▶ Assignment: Write out all the items below again, changing every "Blog" to "Nieuws" and keeping everything else the same. Leave out the pictures.

*** Opening Extracted material ***

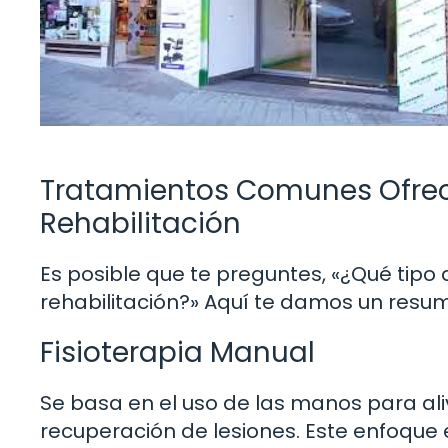
Tratamientos Comunes Ofreci
Rehabilitación
Es posible que te preguntes, «¿Qué tip
rehabilitación?» Aquí te damos un res
Fisioterapia Manual
Se basa en el uso de las manos para alivia
recuperación de lesiones. Este enfoque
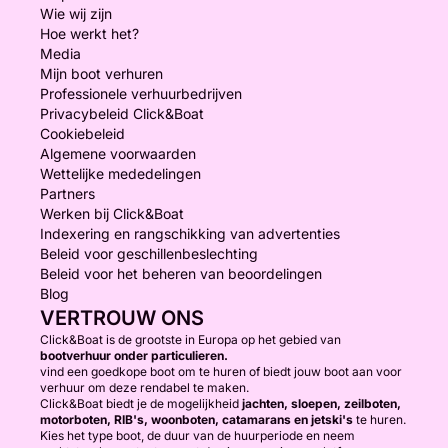
Wie wij zijn
Hoe werkt het?
Media
Mijn boot verhuren
Professionele verhuurbedrijven
Privacybeleid Click&Boat
Cookiebeleid
Algemene voorwaarden
Wettelijke mededelingen
Partners
Werken bij Click&Boat
Indexering en rangschikking van advertenties
Beleid voor geschillenbeslechting
Beleid voor het beheren van beoordelingen
Blog
VERTROUW ONS
Click&Boat is de grootste in Europa op het gebied van
bootverhuur onder particulieren.
vind een goedkope boot om te huren of biedt jouw boot aan voor
verhuur om deze rendabel te maken.
Click&Boat biedt je de mogelijkheid
jachten, sloepen, zeilboten,
motorboten, RIB's, woonboten, catamarans en jetski's
te huren.
Kies het type boot, de duur van de huurperiode en neem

*** Closing Extracted material ***

▶ Your solution:
Tratamientos Comunes Ofreci
Rehabilitación
Es posible que te preguntes, «¿Qué tip
rehabilitación?» Aquí te damos un res
Fisioterapia Manual
Se basa en el uso de las manos para alivia
recuperación de lesiones. Este enfoque
Wie wij zijn
Hoe werkt het?
Media
Mijn boot verhuren
Professionele verhuurbedrijven
Privacybeleid Click&Boat
Cookiebeleid
Algemene voorwaarden
Wettelijke mededelingen
Partners
Werken bij Click&Boat
Indexering en rangschikking van advertenties
Beleid voor geschillenbeslechting
Beleid voor het beheren van beoordelingen
Nieuws
VERTROUW ONS
Click&Boat is de grootste in Europa op het gebied van
bootverhuur onder particulieren.
vind een goedkope boot om te huren of biedt jouw boot aan voor
verhuur om deze rendabel te maken.
Click&Boat biedt je de mogelijkheid
jachten, sloepen, zeilboten,
motorboten, RIB's, woonboten, catamarans en jetski's
te huren.
Kies het type boot, de duur van de huurperiode en neem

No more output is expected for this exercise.